Your objective
Which lines in the records contain the string "Contator"? Pull out each of them in full.

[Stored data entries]
════════════════════

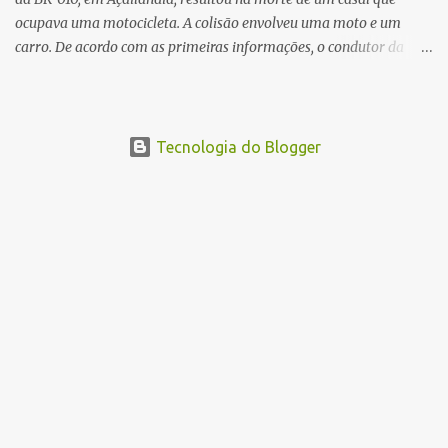
ocupava uma motocicleta. A colisão envolveu uma moto e um
carro. De acordo com as primeiras informações, o condutor da
motocicleta morreu ainda no local do acidente devido à gravidade
dos ferimentos. A passageira da moto chegou a ser socorrida com
vida e encaminhada para atendimento médico, mas infelizmente
não resistiu aos ferimentos e veio a óbito. Uma das vítimas foi
Tecnologia do Blogger
identificada como Gleiciane, moradora do bairro Jacu. Até o
momento, o condutor da motocicleta foi identificado como Julimar
Lucena, iria fazer 37 anos no próximo dia 28 de junho. De acordo
com informações preliminares, o casal teria discutido momentos
antes do acidente. Testemunhas relataram que, após a suposta
discussão, o condutor da motocicleta teria invadido a contramão e
colidido frontalmente com um carro. As circunstâncias do acidente
deverão ser apuradas pelas autoridades competentes. ...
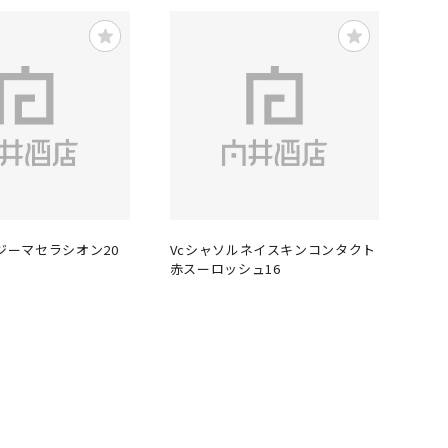
 ジーマセラシオン20
Vcシャソルネイスキンコンタクト
赤スーロッシュ16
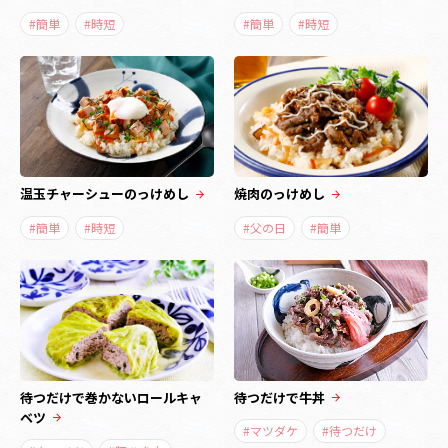
#簡単
#時短
#簡単
#時短
温玉チャーシューのっけめし
焼肉のっけめし
#簡単
#時短
#父の日
#簡単
待つだけで巻かないロールキャ
待つだけで牛丼
ベツ
#マツダケ
#待つだけ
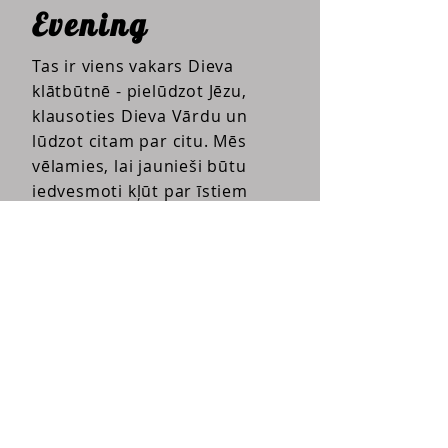
Evening
Tas ir viens vakars Dieva
klātbūtnē - pielūdzot Jēzu,
klausoties Dieva Vārdu un
lūdzot citam par citu. Mēs
vēlamies, lai jaunieši būtu
iedvesmoti kļūt par īstiem
vēstures veidotājiem.
EVENING bildēs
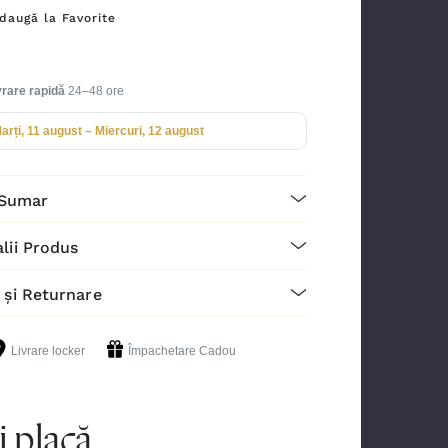
daugă la Favorite
vrare rapidă
24–48 ore
arți, 11 august – Miercuri, 12 august
Sumar
lii Produs
 și Returnare
Livrare locker
Împachetare Cadou
i placă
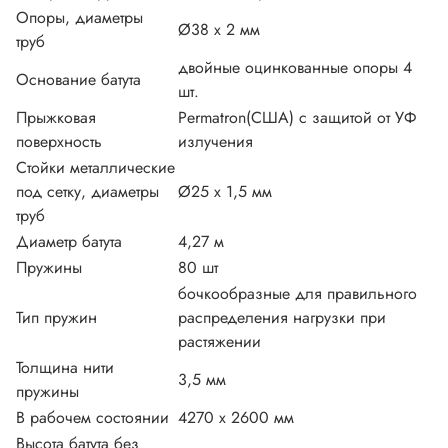
Опоры, диаметры
Ø38 х 2 мм
труб
двойные оцинкованные опоры 4
Основание батута
шт.
Прыжковая
Permatron(США) с защитой от УФ
поверхность
излучения
Стойки металлические
под сетку, диаметры
Ø25 х 1,5 мм
труб
Диаметр батута
4,27 м
Пружины
80 шт
бочкообразные для правильного
Тип пружин
распределения нагрузки при
растяжении
Толщина нити
3,5 мм
пружины
В рабочем состоянии
4270 х 2600 мм
Высота батута без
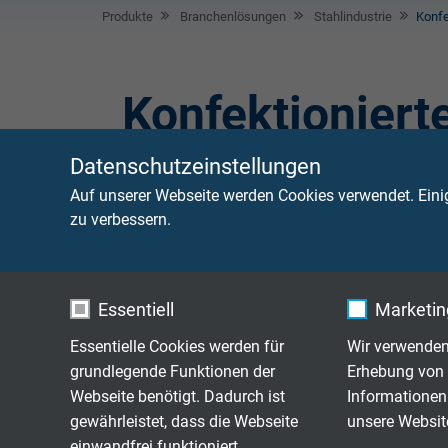
Produkte
Branchenlösungen
Stahlindustrie
Konfe
Konfektioniert
Datenschutzeinstellungen
Konfektionierte Leitungen
werden in der Stahl
Auf unserer Webseite werden Cookies verwendet. Eini
und werden von uns nach Kundenwunsch spezi
zu verbessern.
Essentiell
Marketing
Konfektionierte Leitungen
Essentielle Cookies werden für
Wir verwenden
grundlegende Funktionen der
Erhebung von 
Webseite benötigt. Dadurch ist
Informationen
gewährleistet, dass die Webseite
unsere Websit
einwandfrei funktioniert.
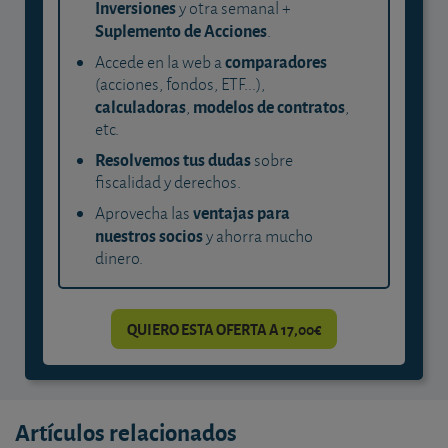
Inversiones
y otra semanal +
Suplemento de Acciones
.
comparadores
Accede en la web a
(acciones, fondos, ETF...),
calculadoras
modelos de contratos
,
,
etc.
Resolvemos tus dudas
sobre
fiscalidad y derechos.
ventajas para
Aprovecha las
nuestros socios
y ahorra mucho
dinero.
QUIERO ESTA OFERTA A 17,00€
Artículos relacionados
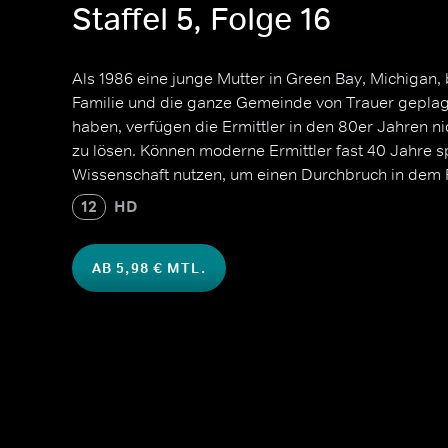
Staffel 5, Folge 16
Als 1986 eine junge Mutter in Green Bay, Michigan, 
Familie und die ganze Gemeinde von Trauer geplagt
haben, verfügen die Ermittler in den 80er Jahren nic
zu lösen. Können moderne Ermittler fast 40 Jahre s
Wissenschaft nutzen, um einen Durchbruch in dem F
12
HD
AB 5,98 € MTL.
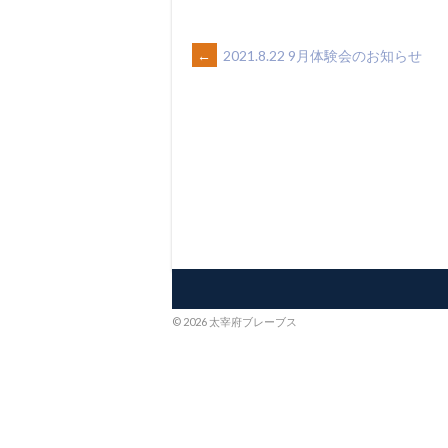
POST
←
2021.8.22 9月体験会のお知らせ
NAVIGATION
© 2026 太宰府ブレーブス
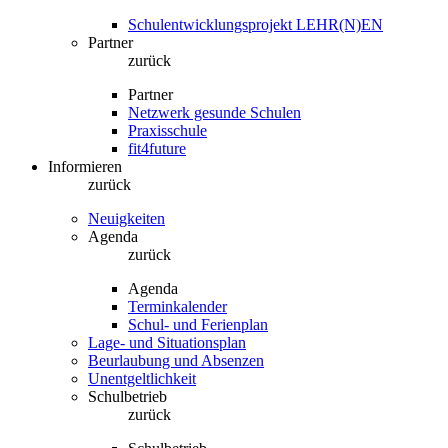
Schulentwicklungsprojekt LEHR(N)EN
Partner
zurück
Partner
Netzwerk gesunde Schulen
Praxisschule
fit4future
Informieren
zurück
Neuigkeiten
Agenda
zurück
Agenda
Terminkalender
Schul- und Ferienplan
Lage- und Situationsplan
Beurlaubung und Absenzen
Unentgeltlichkeit
Schulbetrieb
zurück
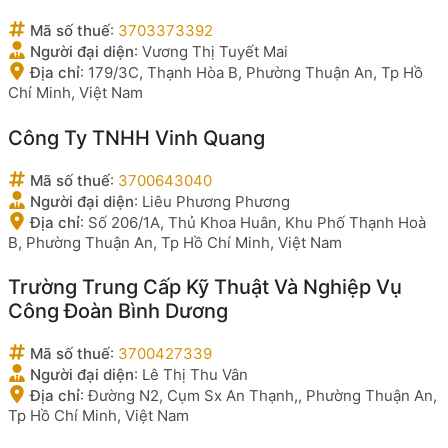
Mã số thuế
:
3703373392
Người đại diện
:
Vương Thị Tuyết Mai
Địa chỉ
:
179/3C, Thạnh Hòa B, Phường Thuận An, Tp Hồ
Chí Minh, Việt Nam
Công Ty TNHH Vinh Quang
Mã số thuế
:
3700643040
Người đại diện
:
Liêu Phương Phương
Địa chỉ
:
Số 206/1A, Thủ Khoa Huân, Khu Phố Thạnh Hoà
B, Phường Thuận An, Tp Hồ Chí Minh, Việt Nam
Trường Trung Cấp Kỹ Thuật Và Nghiệp Vụ
Công Đoàn Bình Dương
Mã số thuế
:
3700427339
Người đại diện
:
Lê Thị Thu Vân
Địa chỉ
:
Đường N2, Cụm Sx An Thạnh,, Phường Thuận An,
Tp Hồ Chí Minh, Việt Nam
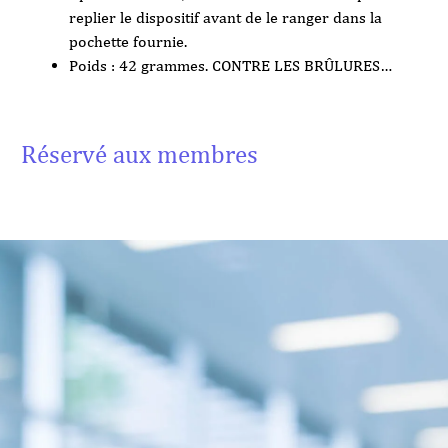
replier le dispositif avant de le ranger dans la
pochette fournie.
Poids : 42 grammes. CONTRE LES BRÛLURES…
Réservé aux membres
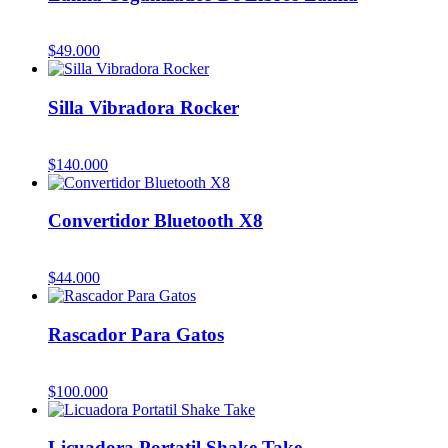
$
49.000
Silla Vibradora Rocker
$
140.000
Convertidor Bluetooth X8
$
44.000
Rascador Para Gatos
$
100.000
Licuadora Portatil Shake Take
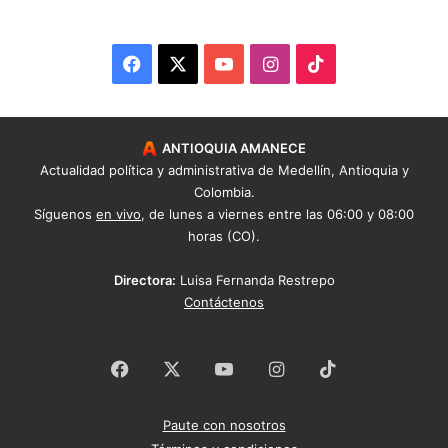
Facebook
X
YouTube
Instagram
TikTok
ANTIOQUIA AMANECE
Actualidad política y administrativa de Medellín, Antioquia y
Colombia.
Síguenos
en vivo
, de lunes a viernes entre las 06:00 y 08:00
horas (CO).
Directora:
Luisa Fernanda Restrepo
Contáctenos
Facebook
X
YouTube
Instagram
TikTok
Paute con nosotros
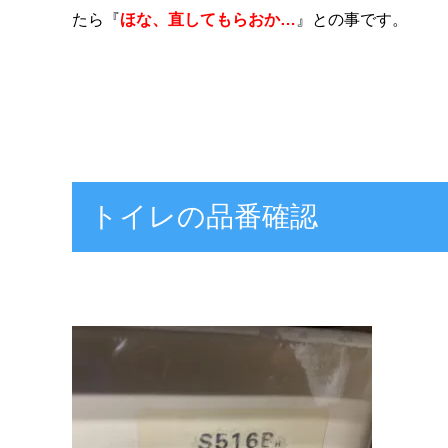
たら『
ほな、直してもらおか…
』との事です。
トイレの品番確認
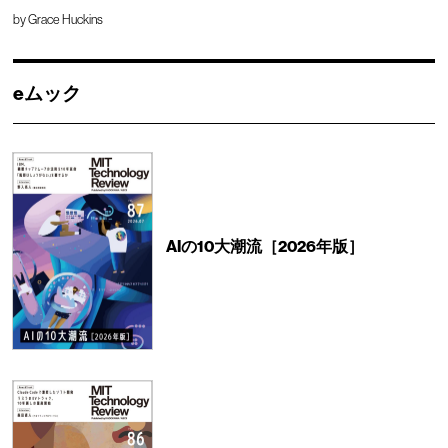
by
Grace Huckins
eムック
AIの10大潮流［2026年版］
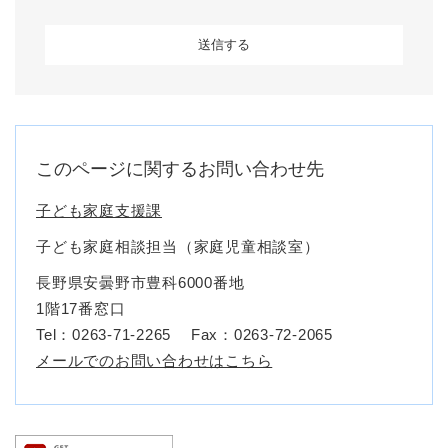
このページに関するお問い合わせ先
子ども家庭支援課
子ども家庭相談担当（家庭児童相談室）
長野県安曇野市豊科6000番地
1階17番窓口
Tel：0263-71-2265
Fax：0263-72-2065
メールでのお問い合わせはこちら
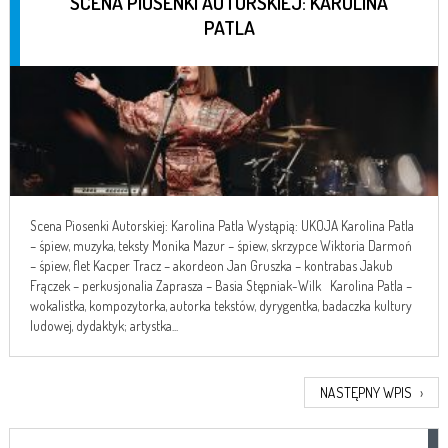
SCENA PIOSENKI AUTORSKIEJ: KAROLINA
PATLA
Scena Piosenki Autorskiej: Karolina Patla Wystąpią: UKOJA Karolina Patla
– śpiew, muzyka, teksty Monika Mazur – śpiew, skrzypce Wiktoria Darmoń
– śpiew, flet Kacper Tracz – akordeon Jan Gruszka – kontrabas Jakub
Frączek – perkusjonalia Zaprasza – Basia Stępniak-Wilk Karolina Patla –
wokalistka, kompozytorka, autorka tekstów, dyrygentka, badaczka kultury
ludowej, dydaktyk; artystka...
NASTĘPNY WPIS
›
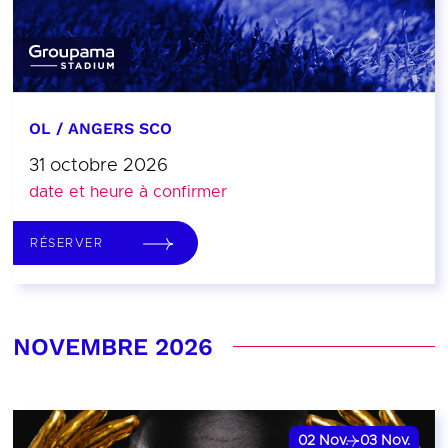
OL / ANGERS SCO
31 octobre 2026
date et heure à confirmer
RÉSERVER
NOVEMBRE 2026
02
Nov.
03
Nov.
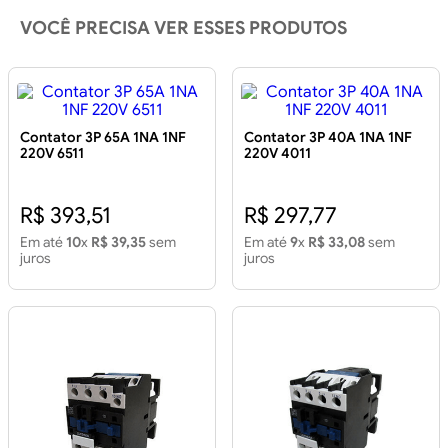
VOCÊ PRECISA VER ESSES PRODUTOS
Contator 3P 65A 1NA 1NF
Contator 3P 40A 1NA 1NF
220V 6511
220V 4011
R$ 393,51
R$ 297,77
Em até
10
x
R$ 39,35
sem
Em até
9
x
R$ 33,08
sem
juros
juros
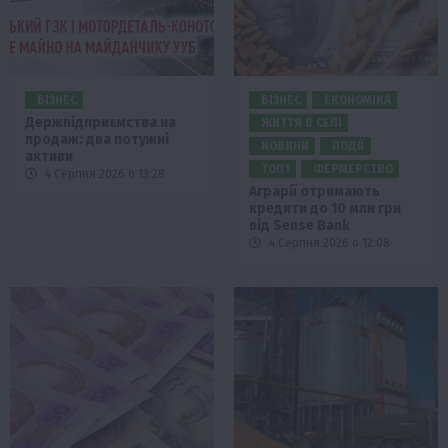
БІЗНЕС
БІЗНЕС
ЕКОНОМІКА
Держпідприємства на
ЖИТТЯ В СЕЛІ
продаж: два потужні
НОВИНИ
ПОДІЇ
активи
ТОП1
ФЕРМЕРСТВО
4 Серпня 2026 о 13:28
Аграрії отримають
кредити до 10 млн грн
від Sense Bank
4 Серпня 2026 о 12:08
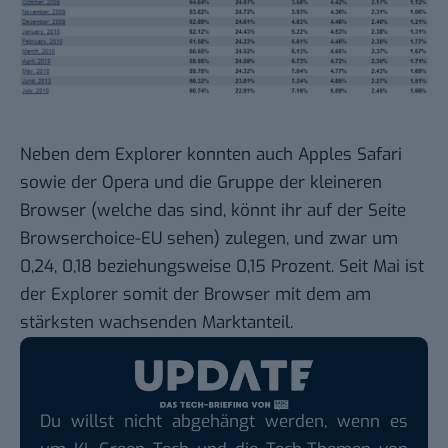
Neben dem Explorer konnten auch Apples Safari
sowie der Opera und die Gruppe der kleineren
Browser (welche das sind, könnt ihr auf der Seite
Browserchoice-EU
sehen) zulegen, und zwar um
0,24, 0,18 beziehungsweise 0,15 Prozent. Seit Mai ist
der Explorer somit der Browser mit dem am
stärksten wachsenden Marktanteil.
Du willst nicht abgehängt werden, wenn es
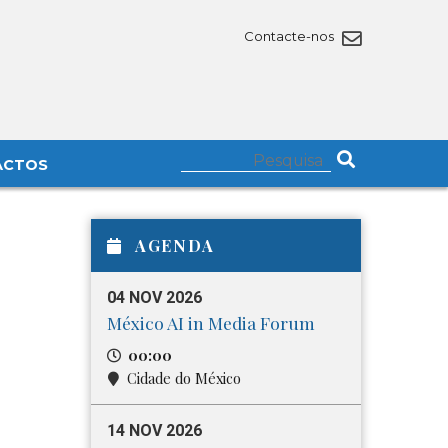
Contacte-nos
ACTOS
AGENDA
04 NOV 2026
México AI in Media Forum
00:00
Cidade do México
14 NOV 2026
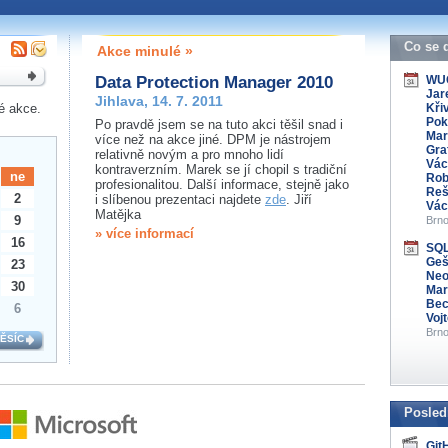
 organizátory této
s kontaktovat na e-mailu:
Co se 
Akce minulé »
Data Protection Manager 2010
WUG
Jar
Jihlava, 14. 7. 2011
é akce.
Křiv
Pok
Po pravdě jsem se na tuto akci těšil snad i
Mar
více než na akce jiné. DPM je nástrojem
Gra
relativně novým a pro mnoho lidí
Vác
kontraverzním. Marek se jí chopil s tradiční
ne
Rob
profesionalitou. Další informace, stejně jako
Reš
2
i slíbenou prezentaci najdete
zde
. Jiří
Vác
Matějka
9
Brno
» více informací
16
SQL
Gešv
23
Neo
30
Mar
Bec
6
Voj
Brno
MĚSÍC
Posled
Git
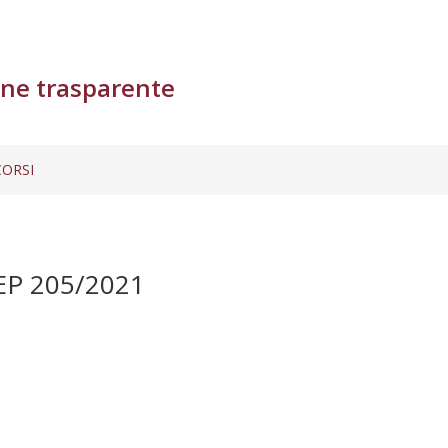
ne trasparente
ORSI
EP 205/2021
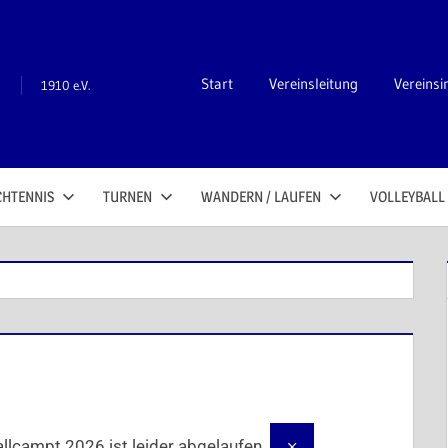
n
Start
Vereinsleitung
Vereinsi
1910 e.V.
CHTENNIS
TURNEN
WANDERN / LAUFEN
VOLLEYBALL
×
llcampt 2026 ist leider abgelaufen.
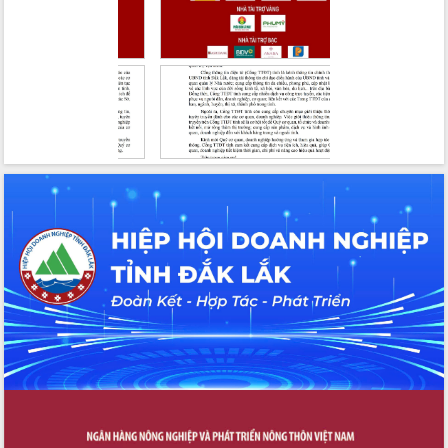
nhất, Quốc hội khóa XVI
Quyết liệt cải cách hành chính, khơi
thông nguồn lực phát triển
Nâng cao hiệu lực, hiệu quả HĐND
tỉnh thông qua hiện đại hóa hành chính
Xã Ea Phê gắn cải cách hành chính với
chuyển đổi số
Phó Chủ tịch Thường trực UBND tỉnh
Hồ Thị Nguyên Thảo làm việc tại Trung
tâm Phục vụ hành chính công xã Ea
Phê
Xây dựng nền hành chính số đồng
hành cùng nông dân dân, doanh nghiệp
Giai đoạn 2026-2030, Đắk Lắk phấn
đấu có 77% xã đạt chuẩn nông thôn
mới
Chuyển đổi số 'mở đường' cho nông
nghiệp Đắk Lắk tăng trưởng bứt phá
Triển khai đồng bộ đo đạc, lập hồ sơ
địa chính, hoàn thiện cơ sở dữ liệu đất
đai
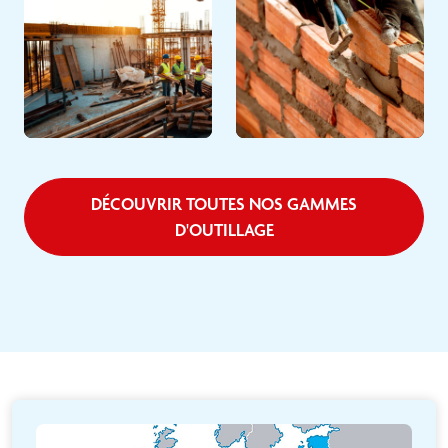
TRAVAUX PUBLICS
MAÇONNERIE
Découvrir
Découvrir
DÉCOUVRIR TOUTES NOS GAMMES
D'OUTILLAGE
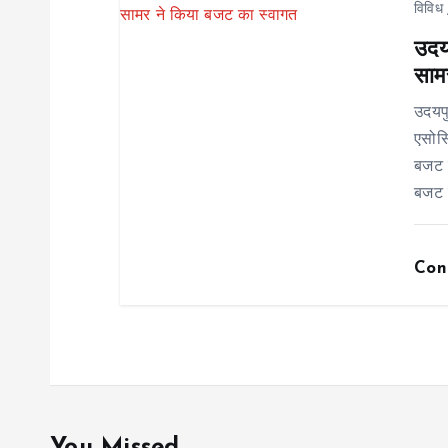
विविध
i
उदयप
साम
o
उदयप
n
एसोसि
बजट र
बजट 
Con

════════════════════

Response
Contator 3P 65A 1NA 1NF
Contator 3P 40A 1NA 1NF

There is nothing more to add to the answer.